Processing and Implementation of Substituted Li7La3Zr2O12 Solid Electrolytes in Solid-State Lithium Batteries

Modern electronic devices and electrified vehicles rely heavily on the use of Li-ion batteries. A battery with a solid electrolyte would be a safer alternative to current Li-ion technologies utilizing organic liquid electrolytes. The stuffed lithium garnet with the nominal composition of Li7La3Zr2O12 (LLZO) is of great interest in as a solid electrolyte owing to its stability against metallic lithium and lithium ionic conductivity of over 5x10-4 S/cm.

An approach for tape casting and sintering of substituted Li7La3Zr1.75Nb.25Al.1O12 (LLZNbO) sheets suitable for use in solid state battery development is described. The use of Li3BO3 as a sintering aid in both pellet and cast tape samples is examined. 150-175 micron thick LLZNbO +0.5% Li3BO3 tapes sintered at 1000oC for 6 hours exhibited ionic conductivity values of 2-3x10-4 S/cm.

Sintering of tape cast LLZNbO sheets at 1050oC without mother powder covering at low levels of lithium loss is performed.
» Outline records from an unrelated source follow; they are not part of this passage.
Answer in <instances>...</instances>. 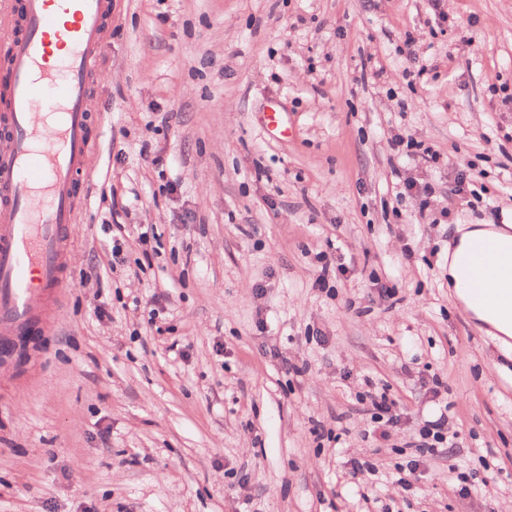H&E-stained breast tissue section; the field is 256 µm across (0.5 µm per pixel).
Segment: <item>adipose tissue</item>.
Here are the masks:
<instances>
[{
    "mask_svg": "<svg viewBox=\"0 0 512 512\" xmlns=\"http://www.w3.org/2000/svg\"><path fill=\"white\" fill-rule=\"evenodd\" d=\"M494 241L498 247L499 273L506 286L495 295H476L468 283L474 277L466 259L484 242ZM448 286L455 300L471 319L501 344L512 341V226L464 224L448 243Z\"/></svg>",
    "mask_w": 512,
    "mask_h": 512,
    "instance_id": "adipose-tissue-1",
    "label": "adipose tissue"
}]
</instances>
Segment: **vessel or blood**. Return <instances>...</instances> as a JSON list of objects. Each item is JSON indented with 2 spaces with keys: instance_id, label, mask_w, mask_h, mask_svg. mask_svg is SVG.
<instances>
[{
  "instance_id": "obj_1",
  "label": "vessel or blood",
  "mask_w": 512,
  "mask_h": 512,
  "mask_svg": "<svg viewBox=\"0 0 512 512\" xmlns=\"http://www.w3.org/2000/svg\"><path fill=\"white\" fill-rule=\"evenodd\" d=\"M112 0H25L0 54V336L22 333L46 288L67 287L77 185L88 173L92 74ZM492 248L475 254L476 289L497 287Z\"/></svg>"
}]
</instances>
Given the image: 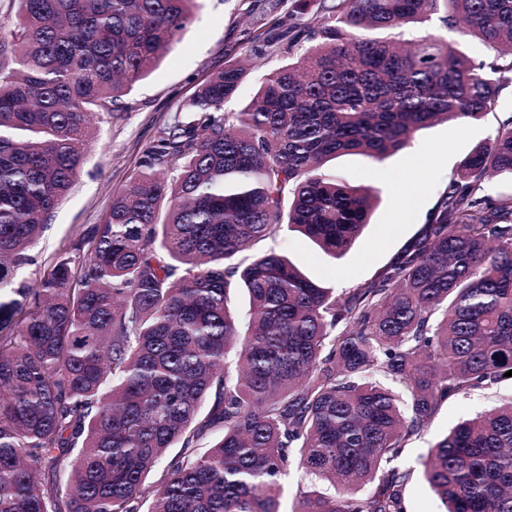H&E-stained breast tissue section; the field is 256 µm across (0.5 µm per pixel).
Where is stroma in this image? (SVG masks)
<instances>
[{"instance_id":"obj_1","label":"stroma","mask_w":512,"mask_h":512,"mask_svg":"<svg viewBox=\"0 0 512 512\" xmlns=\"http://www.w3.org/2000/svg\"><path fill=\"white\" fill-rule=\"evenodd\" d=\"M252 0H200L193 25L166 54L159 67L112 108L92 119L96 137L70 194L58 206L49 227L29 251L27 276L42 273L51 260L70 251L80 231L103 223L114 193L133 182L140 161L159 126L189 99L196 84L223 67L227 50L245 57L243 38L264 30L268 18L251 10ZM447 39L477 61L492 62L495 52L477 37L433 19L410 27L406 36ZM512 116V84L504 86L489 113L467 126L442 122L417 132L410 147L384 161L359 154L342 155L328 169L356 185L380 189L381 201L370 223L341 259L321 253L296 232H281L241 253L273 250L288 257L311 280L344 292L375 277L426 224L460 160L479 142L493 138ZM512 397V379L445 401L421 434L404 449L396 464L411 470L404 489L407 512H439V503L423 480L420 460L438 437L458 422Z\"/></svg>"}]
</instances>
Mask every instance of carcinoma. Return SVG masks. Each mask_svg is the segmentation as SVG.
Here are the masks:
<instances>
[{"label": "carcinoma", "mask_w": 512, "mask_h": 512, "mask_svg": "<svg viewBox=\"0 0 512 512\" xmlns=\"http://www.w3.org/2000/svg\"><path fill=\"white\" fill-rule=\"evenodd\" d=\"M18 2L20 43L0 44V512H279L294 464L308 481L294 512H406L410 471L393 462L443 401L512 370V194L484 195L512 180V122L460 161L396 261L346 293L274 251L238 256L284 225L345 255L379 190L324 165L482 120L512 81V0H334L303 26L311 0H293L251 46L284 64L226 112L247 76L228 55L105 222L34 278L28 250L82 168L89 116L160 64L199 0ZM435 17L495 61L403 40ZM420 465L442 512H512V402Z\"/></svg>", "instance_id": "obj_1"}]
</instances>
The addition of 3%wt. of nano-sized MgO is found to increase sintered tape sheet and pellet density while restricting grain growth and promoting a more homogeneous microstructure. Pellets of LLZNbO with 3%wt. MgO demonstrate density of up to 94% of theoretical and ionic conductivity of 3.6x10-4 S/cm.

The addition of an interfacial layer of zinc was found to promote wetting of the LLZNbO surface but its impact on a Li/LLZNbO/Li cell’s interfacial resistance and critical current density was indeterminate. The quality of the Li/LLZNbO interface is found to be the most important factor in determining the critical current density (CCD) of a symmetric cell in pellet studies with higher interfacial resistivity predicting low CCD.

Interaction between LLZNbO and several cathode materials, including LiCoO2, is observed at temperatures of >900oC required for co-sintering of a composite cathode. A process for attaching a LiCoO2 cathode to a sintered LLZNbO sheet through the melting of Li3BO3 is proposed. LiCoO2 is, however, found to undergo reduction during annealing in an argon atmosphere at the required temperatures.

Finally, several recommendations are made for implementing a solid-state battery with an LLZNbO electrolyte along with avenues for improving the electrode/electrolyte interfaces and the properties of the electrolyte itself.